Special thanks to @aronpetko for invaluable access to the OpenBench instance.
Caissa v1.20
Progression test
TC=40+0.4s, Book=UHO_Lichess_4852_v1.epd
Elo | 22.15 +- 5.24 (95%)
Conf | 40.0+0.40s Threads=1 Hash=64MB
Games | N: 7808 W: 2054 L: 1557 D: 4197
Penta | [7, 696, 2007, 1181, 13]
TC=10+0.1s, Book=UHO_Lichess_4852_v1.epd
Elo | 18.95 +- 2.35 (95%)
Conf | 10.0+0.10s Threads=1 Hash=16MB
Games | N: 40014 W: 10644 L: 8464 D: 20906
Penta | [98, 3904, 9948, 5834, 223]
TC=1+0s, Book=UHO_Lichess_4852_v1.epd
Elo | 71.57 +- 4.99 (95%)
Conf | 1.0+0.00s Threads=1 Hash=1MB
Games | N: 10240 W: 3832 L: 1752 D: 4656
Penta | [89, 731, 1889, 1833, 578]
Changes
- Bigger neural net (11 king buckets instead of 5) trained on total 12.6B positions
- Improved performance in ultra short time controls without increment
Caissa v1.19
Progression test
TC=60+0.6, Book=UHO_Lichess_4852_v1.epd
Elo | 22.12 +- 7.60 (95%)
Conf | 60.0+0.60s Threads=1 Hash=64MB
Games | N: 3790 W: 1016 L: 775 D: 1999
Penta | [1, 344, 969, 575, 6]
Changes
- New neural net trained on total 12.5B positions
- Various search improvements
- Search parameter tuning at LTC
Caissa v1.18
Progression test
TC=8+0.08, Book=UHO_Lichess_4852_v1.epd
Elo | 21.60 +- 3.48 (95%)
Conf | 8.0+0.08s Threads=1 Hash=8MB
Games | N: 18582 W: 5085 L: 3931 D: 9566
Penta | [62, 1822, 4474, 2766, 167]
TC=60+0.6, Book=UHO_Lichess_4852_v1.epd
Elo | 21.98 +- 5.45 (95%)
Conf | 60.0+0.60s Threads=1 Hash=128MB
Games | N: 7266 W: 1924 L: 1465 D: 3877
Penta | [10, 654, 1850, 1105, 14]
Changes
- New neural net trained on total 9.3B positions. Introduced more positions from regular chess games (instead of DFRC games).

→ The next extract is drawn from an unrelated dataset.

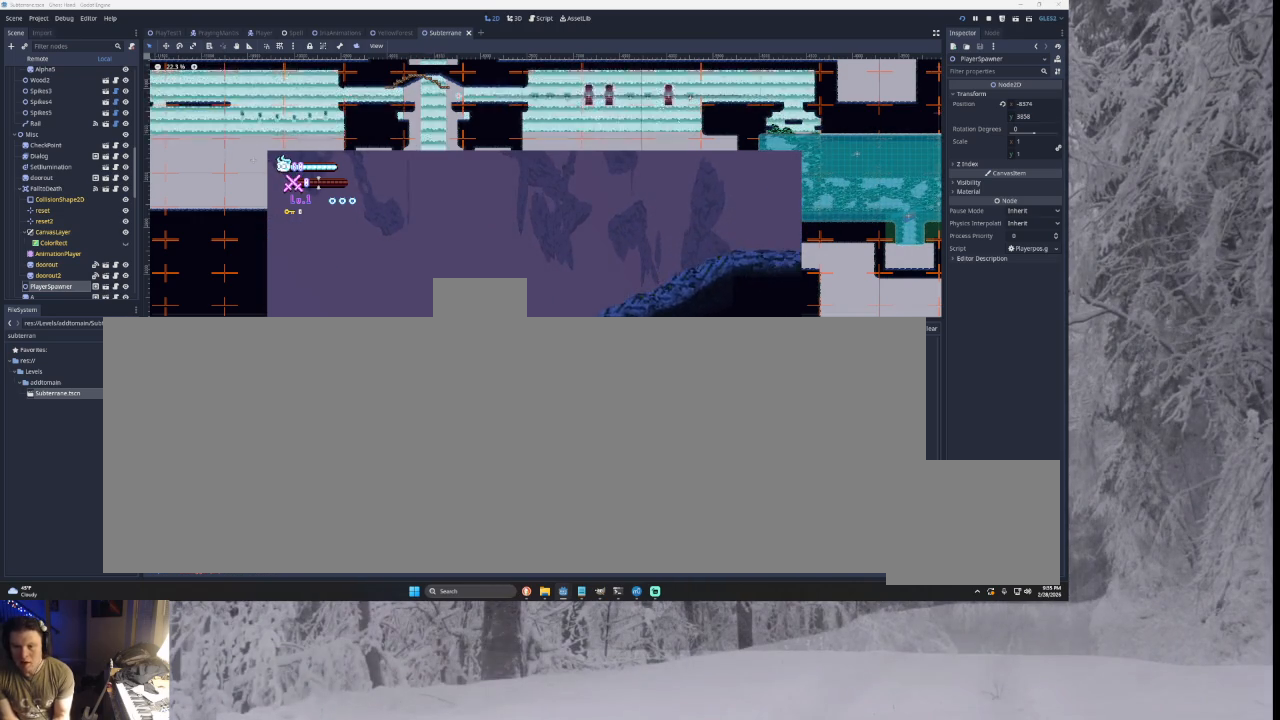
{"buttons": ["L1"], "left_stick": "center", "right_stick": "center", "events": [[67, "L1", "up"], [167, "L1", "down"], [333, "L1", "up"], [433, "L1", "down"]]}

- Various search improvements
Caissa v1.17
Progression test
TC=8+0.08, Book=UHO_Lichess_4852_v1.epd
Elo | 20.60 +- 4.85 (95%)
Conf | 8.0+0.08s Threads=1 Hash=8MB
Games | N: 9690 W: 2670 L: 2096 D: 4924
Penta | [38, 947, 2337, 1449, 74]
TC=60+0.6, Book=UHO_Lichess_4852_v1.epd
Elo | 19.83 +- 6.47 (95%)
Conf | 60.0+0.60s Threads=1 Hash=64MB
Games | N: 5000 W: 1272 L: 987 D: 2741
Penta | [4, 442, 1332, 709, 13]
TC=8+0.08, Book=DFRC.epd
Elo | 15.59 +- 6.38 (95%)
Conf | 8.0+0.08s Threads=1 Hash=8MB
Games | N: 4394 W: 948 L: 751 D: 2695
Penta | [28, 433, 1110, 566, 60]
Changes
- New neural net trained on total 7.1B positions. Introduced more high quality games from SPRT tests to the dataset (~220M positions) and random endgame positions scored with 7-man TB (~40M positions). Finetuning previous net for over 50B iterations.
- Small speedup
- Search improvements:
- Prevent search explosions in LMR
- Simplify LMR history formula
- Additional history bonus based on score difference
- Store eval in TT as soon as possible
- Higher RFP margin if opponent is threating a capture
- Use threats info to generate less illegal king moves
- Tweak transposition table replacement scheme
Caissa v1.16
Progression test
TC=10+0.1, Book=UHO_4060_v2.epd
Elo | 36.65 +- 4.71 (95%)
Conf | 10.0+0.10s Threads=1 Hash=16MB
Games | N: 10000 W: 2917 L: 1866 D: 5217
Penta | [25, 788, 2387, 1711, 89]
TC=60+0.6, Book=UHO_4060_v2.epd
Elo | 34.15 +- 7.41 (95%)
Conf | 60.0+0.60s Threads=1 Hash=128MB
Games | N: 3848 W: 1065 L: 688 D: 2095
Penta | [4, 276, 991, 645, 8]
TC=10+0.1, Book=DFRC.epd
Elo | 27.03 +- 7.27 (95%)
Conf | 10.0+0.10s Threads=1 Hash=16MB
Games | N: 3568 W: 866 L: 589 D: 2113
Penta | [23, 311, 879, 508, 63]
Changes
- New neural net trained on total 6.9B positions. Introduced high quality games from SPRT tests to the dataset (~350M positions).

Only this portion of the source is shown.